[Document section — start]
Yes, I know that is rather a strange title, but I promise there’s a link! I have been in Brisbane for over a week, and I’m feeling long overdue to return to my farm. There are a few things I need to tidy up this morning before I go, then I shall pack the ute and begin the 2 hour drive home for a relaxing rural weekend.
My husband came up to Brisbane a few days ago with the dogs. The dogs are not so fussed on city life. They usually sleep for the first day, and then go slowly mad from boredom. After life on a farm, who can blame them? Bert, the younger dog has taken to dropping tennis balls on my face to wake me up in the morning, just in case I feel like playing…
This morning there were no tennis balls. When I opened the bedroom door both dogs rushed down the stairs, spent a minimum of time in the backyard (the dog ablution equivalent of a 60-second shower) and then raced back inside and sat glued to the front door. They know we’re going home. They always know when we’re going home. They won’t move from the door now until we call them to come jump into the ute.
Dogs just know stuff. No-one tells them. They just know. Yesterday a friend sat on my couch in great emotional distress. Both dogs came over to her and sat beside her like bookends, offering her comfort and love. They knew, before she’d even said anything, that there was something wrong.
[Document section — finish]
[Dataset excerpts — start]
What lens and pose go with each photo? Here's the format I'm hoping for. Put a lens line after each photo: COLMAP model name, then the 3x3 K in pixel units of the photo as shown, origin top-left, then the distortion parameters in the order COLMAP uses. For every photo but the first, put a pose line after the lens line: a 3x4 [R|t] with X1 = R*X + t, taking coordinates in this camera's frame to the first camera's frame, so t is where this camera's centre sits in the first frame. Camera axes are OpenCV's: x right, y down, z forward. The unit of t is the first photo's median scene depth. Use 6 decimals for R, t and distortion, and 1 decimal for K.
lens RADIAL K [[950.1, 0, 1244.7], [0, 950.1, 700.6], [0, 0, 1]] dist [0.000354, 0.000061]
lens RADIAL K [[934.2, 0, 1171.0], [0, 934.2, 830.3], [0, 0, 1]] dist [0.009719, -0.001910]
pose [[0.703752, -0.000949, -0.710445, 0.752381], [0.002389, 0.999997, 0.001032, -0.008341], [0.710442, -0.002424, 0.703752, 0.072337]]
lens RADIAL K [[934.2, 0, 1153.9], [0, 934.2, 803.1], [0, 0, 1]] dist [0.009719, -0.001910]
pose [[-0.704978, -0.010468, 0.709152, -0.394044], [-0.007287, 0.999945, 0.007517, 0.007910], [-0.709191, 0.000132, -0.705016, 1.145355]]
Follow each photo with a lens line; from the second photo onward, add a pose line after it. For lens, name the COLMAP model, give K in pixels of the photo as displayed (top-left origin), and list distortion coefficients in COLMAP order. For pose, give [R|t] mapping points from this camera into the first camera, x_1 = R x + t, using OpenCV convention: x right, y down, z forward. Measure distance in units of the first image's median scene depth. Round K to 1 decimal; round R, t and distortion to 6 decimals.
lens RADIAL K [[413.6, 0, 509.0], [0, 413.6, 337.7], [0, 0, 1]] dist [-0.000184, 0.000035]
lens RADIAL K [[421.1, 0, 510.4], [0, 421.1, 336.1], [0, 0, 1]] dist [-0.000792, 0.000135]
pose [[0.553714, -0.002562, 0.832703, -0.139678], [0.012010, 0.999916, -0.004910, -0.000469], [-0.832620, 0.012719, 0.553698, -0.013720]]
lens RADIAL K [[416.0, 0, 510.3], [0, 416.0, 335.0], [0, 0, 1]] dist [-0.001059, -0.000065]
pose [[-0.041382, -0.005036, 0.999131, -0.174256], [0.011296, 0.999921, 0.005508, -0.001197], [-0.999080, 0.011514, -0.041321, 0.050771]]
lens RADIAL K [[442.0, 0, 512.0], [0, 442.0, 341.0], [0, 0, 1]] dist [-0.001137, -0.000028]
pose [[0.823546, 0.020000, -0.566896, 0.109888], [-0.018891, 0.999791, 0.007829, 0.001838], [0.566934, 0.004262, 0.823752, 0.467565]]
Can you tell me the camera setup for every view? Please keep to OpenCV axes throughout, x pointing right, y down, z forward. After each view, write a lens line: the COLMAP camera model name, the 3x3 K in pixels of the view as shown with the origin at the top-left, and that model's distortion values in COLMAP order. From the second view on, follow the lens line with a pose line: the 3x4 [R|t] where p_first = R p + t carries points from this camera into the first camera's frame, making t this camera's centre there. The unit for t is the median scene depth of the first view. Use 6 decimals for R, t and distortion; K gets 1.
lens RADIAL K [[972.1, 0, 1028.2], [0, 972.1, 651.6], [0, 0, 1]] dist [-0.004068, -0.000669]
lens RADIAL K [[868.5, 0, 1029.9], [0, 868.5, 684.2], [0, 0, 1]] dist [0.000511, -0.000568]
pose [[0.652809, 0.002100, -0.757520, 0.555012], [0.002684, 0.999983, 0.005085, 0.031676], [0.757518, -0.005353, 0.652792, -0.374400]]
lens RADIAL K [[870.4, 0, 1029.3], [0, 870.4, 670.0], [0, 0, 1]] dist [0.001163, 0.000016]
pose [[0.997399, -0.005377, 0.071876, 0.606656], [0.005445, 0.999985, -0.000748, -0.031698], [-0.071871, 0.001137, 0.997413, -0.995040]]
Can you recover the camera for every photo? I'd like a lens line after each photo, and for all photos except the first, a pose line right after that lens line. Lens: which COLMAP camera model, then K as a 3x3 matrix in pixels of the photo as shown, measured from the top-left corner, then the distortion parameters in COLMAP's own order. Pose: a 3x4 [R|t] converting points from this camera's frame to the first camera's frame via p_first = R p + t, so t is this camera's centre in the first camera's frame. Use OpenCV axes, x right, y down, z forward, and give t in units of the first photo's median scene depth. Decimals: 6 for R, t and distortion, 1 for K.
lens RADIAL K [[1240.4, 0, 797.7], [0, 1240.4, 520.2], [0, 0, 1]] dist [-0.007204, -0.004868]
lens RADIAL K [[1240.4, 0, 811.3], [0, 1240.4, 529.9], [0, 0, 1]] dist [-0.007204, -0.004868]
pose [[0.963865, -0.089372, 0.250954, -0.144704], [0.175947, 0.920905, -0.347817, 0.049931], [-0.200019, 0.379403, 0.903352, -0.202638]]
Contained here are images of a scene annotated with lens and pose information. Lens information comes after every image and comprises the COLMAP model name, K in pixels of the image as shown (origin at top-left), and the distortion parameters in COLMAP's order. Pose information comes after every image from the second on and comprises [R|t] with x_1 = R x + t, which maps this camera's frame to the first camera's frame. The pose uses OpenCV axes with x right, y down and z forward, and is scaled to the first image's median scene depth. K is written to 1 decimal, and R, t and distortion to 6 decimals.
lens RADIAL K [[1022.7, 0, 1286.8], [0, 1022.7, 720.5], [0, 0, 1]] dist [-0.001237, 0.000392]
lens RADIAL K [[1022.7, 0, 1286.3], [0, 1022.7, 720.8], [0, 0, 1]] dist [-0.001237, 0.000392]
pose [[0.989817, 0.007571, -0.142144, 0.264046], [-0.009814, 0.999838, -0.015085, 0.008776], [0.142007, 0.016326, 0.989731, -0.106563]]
[Dataset excerpts — finish]
_Work instruction:_
Quote the post about the farm dogs above, everything from "My husband came" down to "into the ute.", word for word.

_Output:_
My husband came up to Brisbane a few days ago with the dogs. The dogs are not so fussed on city life. They usually sleep for the first day, and then go slowly mad from boredom. After life on a farm, who can blame them? Bert, the younger dog has taken to dropping tennis balls on my face to wake me up in the morning, just in case I feel like playing…
This morning there were no tennis balls. When I opened the bedroom door both dogs rushed down the stairs, spent a minimum of time in the backyard (the dog ablution equivalent of a 60-second shower) and then raced back inside and sat glued to the front door. They know we’re going home. They always know when we’re going home. They won’t move from the door now until we call them to come jump into the ute.